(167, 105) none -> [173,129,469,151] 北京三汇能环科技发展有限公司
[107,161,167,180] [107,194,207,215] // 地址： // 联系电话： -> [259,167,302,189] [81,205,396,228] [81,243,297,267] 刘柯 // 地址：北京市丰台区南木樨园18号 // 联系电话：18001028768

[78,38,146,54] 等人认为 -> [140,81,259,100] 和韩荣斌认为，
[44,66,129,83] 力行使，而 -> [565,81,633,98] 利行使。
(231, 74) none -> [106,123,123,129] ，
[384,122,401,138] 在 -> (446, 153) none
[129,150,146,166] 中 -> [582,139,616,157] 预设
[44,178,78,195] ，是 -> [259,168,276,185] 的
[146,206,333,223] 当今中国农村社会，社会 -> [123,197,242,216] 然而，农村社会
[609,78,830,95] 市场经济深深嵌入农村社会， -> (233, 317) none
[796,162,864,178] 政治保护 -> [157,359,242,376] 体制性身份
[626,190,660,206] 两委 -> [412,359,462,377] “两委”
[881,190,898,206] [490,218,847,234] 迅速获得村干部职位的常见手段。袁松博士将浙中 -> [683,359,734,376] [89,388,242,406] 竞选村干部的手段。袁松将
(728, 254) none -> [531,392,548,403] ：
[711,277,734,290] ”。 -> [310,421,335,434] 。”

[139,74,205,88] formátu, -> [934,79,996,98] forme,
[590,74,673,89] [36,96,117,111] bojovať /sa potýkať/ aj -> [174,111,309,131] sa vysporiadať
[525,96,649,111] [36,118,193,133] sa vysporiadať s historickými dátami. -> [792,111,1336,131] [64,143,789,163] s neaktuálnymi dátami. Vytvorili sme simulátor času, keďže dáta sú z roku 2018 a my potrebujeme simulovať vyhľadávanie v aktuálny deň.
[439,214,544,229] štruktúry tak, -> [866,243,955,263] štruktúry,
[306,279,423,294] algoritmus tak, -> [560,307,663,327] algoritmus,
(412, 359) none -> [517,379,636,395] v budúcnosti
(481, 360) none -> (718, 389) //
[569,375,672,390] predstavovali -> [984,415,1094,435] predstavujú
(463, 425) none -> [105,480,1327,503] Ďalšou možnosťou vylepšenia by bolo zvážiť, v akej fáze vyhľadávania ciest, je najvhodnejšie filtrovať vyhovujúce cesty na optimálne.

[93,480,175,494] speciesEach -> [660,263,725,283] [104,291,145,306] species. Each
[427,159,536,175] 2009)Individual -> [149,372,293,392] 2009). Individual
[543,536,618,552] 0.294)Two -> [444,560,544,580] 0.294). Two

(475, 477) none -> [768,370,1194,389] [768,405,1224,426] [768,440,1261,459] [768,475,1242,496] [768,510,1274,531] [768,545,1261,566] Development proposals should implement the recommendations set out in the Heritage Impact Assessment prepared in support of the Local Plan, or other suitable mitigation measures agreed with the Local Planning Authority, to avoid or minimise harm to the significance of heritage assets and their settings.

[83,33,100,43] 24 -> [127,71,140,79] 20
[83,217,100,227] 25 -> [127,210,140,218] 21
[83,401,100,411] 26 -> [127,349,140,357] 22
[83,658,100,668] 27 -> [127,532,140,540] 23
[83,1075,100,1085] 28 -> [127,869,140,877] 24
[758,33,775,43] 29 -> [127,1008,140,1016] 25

:::::

An exact copy of all the material is what is needed.

(167, 105) none -> [173,129,469,151] 北京三汇能环科技发展有限公司
[107,161,167,180] [107,194,207,215] // 地址： // 联系电话： -> [259,167,302,189] [81,205,396,228] [81,243,297,267] 刘柯 // 地址：北京市丰台区南木樨园18号 // 联系电话：18001028768

[78,38,146,54] 等人认为 -> [140,81,259,100] 和韩荣斌认为，
[44,66,129,83] 力行使，而 -> [565,81,633,98] 利行使。
(231, 74) none -> [106,123,123,129] ，
[384,122,401,138] 在 -> (446, 153) none
[129,150,146,166] 中 -> [582,139,616,157] 预设
[44,178,78,195] ，是 -> [259,168,276,185] 的
[146,206,333,223] 当今中国农村社会，社会 -> [123,197,242,216] 然而，农村社会
[609,78,830,95] 市场经济深深嵌入农村社会， -> (233, 317) none
[796,162,864,178] 政治保护 -> [157,359,242,376] 体制性身份
[626,190,660,206] 两委 -> [412,359,462,377] “两委”
[881,190,898,206] [490,218,847,234] 迅速获得村干部职位的常见手段。袁松博士将浙中 -> [683,359,734,376] [89,388,242,406] 竞选村干部的手段。袁松将
(728, 254) none -> [531,392,548,403] ：
[711,277,734,290] ”。 -> [310,421,335,434] 。”

[139,74,205,88] formátu, -> [934,79,996,98] forme,
[590,74,673,89] [36,96,117,111] bojovať /sa potýkať/ aj -> [174,111,309,131] sa vysporiadať
[525,96,649,111] [36,118,193,133] sa vysporiadať s historickými dátami. -> [792,111,1336,131] [64,143,789,163] s neaktuálnymi dátami. Vytvorili sme simulátor času, keďže dáta sú z roku 2018 a my potrebujeme simulovať vyhľadávanie v aktuálny deň.
[439,214,544,229] štruktúry tak, -> [866,243,955,263] štruktúry,
[306,279,423,294] algoritmus tak, -> [560,307,663,327] algoritmus,
(412, 359) none -> [517,379,636,395] v budúcnosti
(481, 360) none -> (718, 389) //
[569,375,672,390] predstavovali -> [984,415,1094,435] predstavujú
(463, 425) none -> [105,480,1327,503] Ďalšou možnosťou vylepšenia by bolo zvážiť, v akej fáze vyhľadávania ciest, je najvhodnejšie filtrovať vyhovujúce cesty na optimálne.

[93,480,175,494] speciesEach -> [660,263,725,283] [104,291,145,306] species. Each
[427,159,536,175] 2009)Individual -> [149,372,293,392] 2009). Individual
[543,536,618,552] 0.294)Two -> [444,560,544,580] 0.294). Two

(475, 477) none -> [768,370,1194,389] [768,405,1224,426] [768,440,1261,459] [768,475,1242,496] [768,510,1274,531] [768,545,1261,566] Development proposals should implement the recommendations set out in the Heritage Impact Assessment prepared in support of the Local Plan, or other suitable mitigation measures agreed with the Local Planning Authority, to avoid or minimise harm to the significance of heritage assets and their settings.

[83,33,100,43] 24 -> [127,71,140,79] 20
[83,217,100,227] 25 -> [127,210,140,218] 21
[83,401,100,411] 26 -> [127,349,140,357] 22
[83,658,100,668] 27 -> [127,532,140,540] 23
[83,1075,100,1085] 28 -> [127,869,140,877] 24
[758,33,775,43] 29 -> [127,1008,140,1016] 25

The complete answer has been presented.